===== Exercise material =====

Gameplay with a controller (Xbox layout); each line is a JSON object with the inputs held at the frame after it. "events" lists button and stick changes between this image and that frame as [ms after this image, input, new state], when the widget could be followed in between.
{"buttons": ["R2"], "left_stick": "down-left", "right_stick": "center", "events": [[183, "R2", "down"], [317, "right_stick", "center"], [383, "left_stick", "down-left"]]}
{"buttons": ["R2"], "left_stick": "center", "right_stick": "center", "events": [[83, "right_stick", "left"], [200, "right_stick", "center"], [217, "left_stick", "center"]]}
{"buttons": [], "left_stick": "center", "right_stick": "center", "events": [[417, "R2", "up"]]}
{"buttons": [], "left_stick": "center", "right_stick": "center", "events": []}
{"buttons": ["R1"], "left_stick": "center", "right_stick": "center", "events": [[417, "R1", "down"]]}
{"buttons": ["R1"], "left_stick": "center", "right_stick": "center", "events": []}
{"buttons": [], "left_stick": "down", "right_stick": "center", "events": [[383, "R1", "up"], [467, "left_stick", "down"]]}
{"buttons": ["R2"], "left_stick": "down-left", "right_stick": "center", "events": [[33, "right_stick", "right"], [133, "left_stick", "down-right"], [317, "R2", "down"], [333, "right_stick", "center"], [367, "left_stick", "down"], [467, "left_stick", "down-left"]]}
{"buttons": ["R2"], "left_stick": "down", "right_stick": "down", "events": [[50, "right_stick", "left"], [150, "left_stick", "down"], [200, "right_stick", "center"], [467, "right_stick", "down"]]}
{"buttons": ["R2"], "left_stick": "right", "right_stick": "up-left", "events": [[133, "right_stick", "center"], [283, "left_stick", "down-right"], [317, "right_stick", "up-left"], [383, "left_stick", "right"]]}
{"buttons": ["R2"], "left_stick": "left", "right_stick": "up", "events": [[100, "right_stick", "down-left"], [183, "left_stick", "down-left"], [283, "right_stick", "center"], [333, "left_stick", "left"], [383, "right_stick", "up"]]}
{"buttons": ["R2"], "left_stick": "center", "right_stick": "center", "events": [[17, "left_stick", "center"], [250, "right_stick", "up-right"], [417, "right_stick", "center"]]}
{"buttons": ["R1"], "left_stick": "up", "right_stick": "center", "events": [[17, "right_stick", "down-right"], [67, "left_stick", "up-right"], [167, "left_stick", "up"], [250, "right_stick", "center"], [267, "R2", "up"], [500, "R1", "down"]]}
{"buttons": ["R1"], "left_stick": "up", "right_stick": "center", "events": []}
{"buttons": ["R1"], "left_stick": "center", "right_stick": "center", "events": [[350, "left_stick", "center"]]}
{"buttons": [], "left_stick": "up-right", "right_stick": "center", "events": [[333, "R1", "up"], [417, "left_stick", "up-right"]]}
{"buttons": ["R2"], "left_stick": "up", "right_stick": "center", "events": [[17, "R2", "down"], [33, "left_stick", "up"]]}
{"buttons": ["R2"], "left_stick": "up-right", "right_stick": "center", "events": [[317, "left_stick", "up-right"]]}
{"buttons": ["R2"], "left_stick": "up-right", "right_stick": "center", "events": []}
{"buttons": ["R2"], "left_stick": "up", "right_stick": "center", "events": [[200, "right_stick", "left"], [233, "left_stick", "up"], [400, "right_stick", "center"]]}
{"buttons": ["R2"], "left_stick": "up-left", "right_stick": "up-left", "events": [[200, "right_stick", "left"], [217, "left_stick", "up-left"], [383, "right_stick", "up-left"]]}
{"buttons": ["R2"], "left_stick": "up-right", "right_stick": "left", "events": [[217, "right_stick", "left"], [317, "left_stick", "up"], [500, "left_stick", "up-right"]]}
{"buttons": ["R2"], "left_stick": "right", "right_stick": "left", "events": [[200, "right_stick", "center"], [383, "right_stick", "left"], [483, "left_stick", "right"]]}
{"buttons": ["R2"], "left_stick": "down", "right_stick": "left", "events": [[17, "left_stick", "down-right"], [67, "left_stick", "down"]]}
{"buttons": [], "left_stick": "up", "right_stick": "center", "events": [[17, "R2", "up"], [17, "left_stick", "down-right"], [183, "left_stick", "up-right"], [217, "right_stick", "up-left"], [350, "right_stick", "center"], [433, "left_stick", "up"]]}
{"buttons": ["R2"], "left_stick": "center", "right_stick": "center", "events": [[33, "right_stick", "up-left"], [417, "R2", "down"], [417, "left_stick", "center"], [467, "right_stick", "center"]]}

=====

What you are asked to do »
Copy every record again, keeping each word unchanged.

Response below »
Gameplay with a controller (Xbox layout); each line is a JSON object with the inputs held at the frame after it. "events" lists button and stick changes between this image and that frame as [ms after this image, input, new state], when the widget could be followed in between.
{"buttons": ["R2"], "left_stick": "down-left", "right_stick": "center", "events": [[183, "R2", "down"], [317, "right_stick", "center"], [383, "left_stick", "down-left"]]}
{"buttons": ["R2"], "left_stick": "center", "right_stick": "center", "events": [[83, "right_stick", "left"], [200, "right_stick", "center"], [217, "left_stick", "center"]]}
{"buttons": [], "left_stick": "center", "right_stick": "center", "events": [[417, "R2", "up"]]}
{"buttons": [], "left_stick": "center", "right_stick": "center", "events": []}
{"buttons": ["R1"], "left_stick": "center", "right_stick": "center", "events": [[417, "R1", "down"]]}
{"buttons": ["R1"], "left_stick": "center", "right_stick": "center", "events": []}
{"buttons": [], "left_stick": "down", "right_stick": "center", "events": [[383, "R1", "up"], [467, "left_stick", "down"]]}
{"buttons": ["R2"], "left_stick": "down-left", "right_stick": "center", "events": [[33, "right_stick", "right"], [133, "left_stick", "down-right"], [317, "R2", "down"], [333, "right_stick", "center"], [367, "left_stick", "down"], [467, "left_stick", "down-left"]]}
{"buttons": ["R2"], "left_stick": "down", "right_stick": "down", "events": [[50, "right_stick", "left"], [150, "left_stick", "down"], [200, "right_stick", "center"], [467, "right_stick", "down"]]}
{"buttons": ["R2"], "left_stick": "right", "right_stick": "up-left", "events": [[133, "right_stick", "center"], [283, "left_stick", "down-right"], [317, "right_stick", "up-left"], [383, "left_stick", "right"]]}
{"buttons": ["R2"], "left_stick": "left", "right_stick": "up", "events": [[100, "right_stick", "down-left"], [183, "left_stick", "down-left"], [283, "right_stick", "center"], [333, "left_stick", "left"], [383, "right_stick", "up"]]}
{"buttons": ["R2"], "left_stick": "center", "right_stick": "center", "events": [[17, "left_stick", "center"], [250, "right_stick", "up-right"], [417, "right_stick", "center"]]}
{"buttons": ["R1"], "left_stick": "up", "right_stick": "center", "events": [[17, "right_stick", "down-right"], [67, "left_stick", "up-right"], [167, "left_stick", "up"], [250, "right_stick", "center"], [267, "R2", "up"], [500, "R1", "down"]]}
{"buttons": ["R1"], "left_stick": "up", "right_stick": "center", "events": []}
{"buttons": ["R1"], "left_stick": "center", "right_stick": "center", "events": [[350, "left_stick", "center"]]}
{"buttons": [], "left_stick": "up-right", "right_stick": "center", "events": [[333, "R1", "up"], [417, "left_stick", "up-right"]]}
{"buttons": ["R2"], "left_stick": "up", "right_stick": "center", "events": [[17, "R2", "down"], [33, "left_stick", "up"]]}
{"buttons": ["R2"], "left_stick": "up-right", "right_stick": "center", "events": [[317, "left_stick", "up-right"]]}
{"buttons": ["R2"], "left_stick": "up-right", "right_stick": "center", "events": []}
{"buttons": ["R2"], "left_stick": "up", "right_stick": "center", "events": [[200, "right_stick", "left"], [233, "left_stick", "up"], [400, "right_stick", "center"]]}
{"buttons": ["R2"], "left_stick": "up-left", "right_stick": "up-left", "events": [[200, "right_stick", "left"], [217, "left_stick", "up-left"], [383, "right_stick", "up-left"]]}
{"buttons": ["R2"], "left_stick": "up-right", "right_stick": "left", "events": [[217, "right_stick", "left"], [317, "left_stick", "up"], [500, "left_stick", "up-right"]]}
{"buttons": ["R2"], "left_stick": "right", "right_stick": "left", "events": [[200, "right_stick", "center"], [383, "right_stick", "left"], [483, "left_stick", "right"]]}
{"buttons": ["R2"], "left_stick": "down", "right_stick": "left", "events": [[17, "left_stick", "down-right"], [67, "left_stick", "down"]]}
{"buttons": [], "left_stick": "up", "right_stick": "center", "events": [[17, "R2", "up"], [17, "left_stick", "down-right"], [183, "left_stick", "up-right"], [217, "right_stick", "up-left"], [350, "right_stick", "center"], [433, "left_stick", "up"]]}
{"buttons": ["R2"], "left_stick": "center", "right_stick": "center", "events": [[33, "right_stick", "up-left"], [417, "R2", "down"], [417, "left_stick", "center"], [467, "right_stick", "center"]]}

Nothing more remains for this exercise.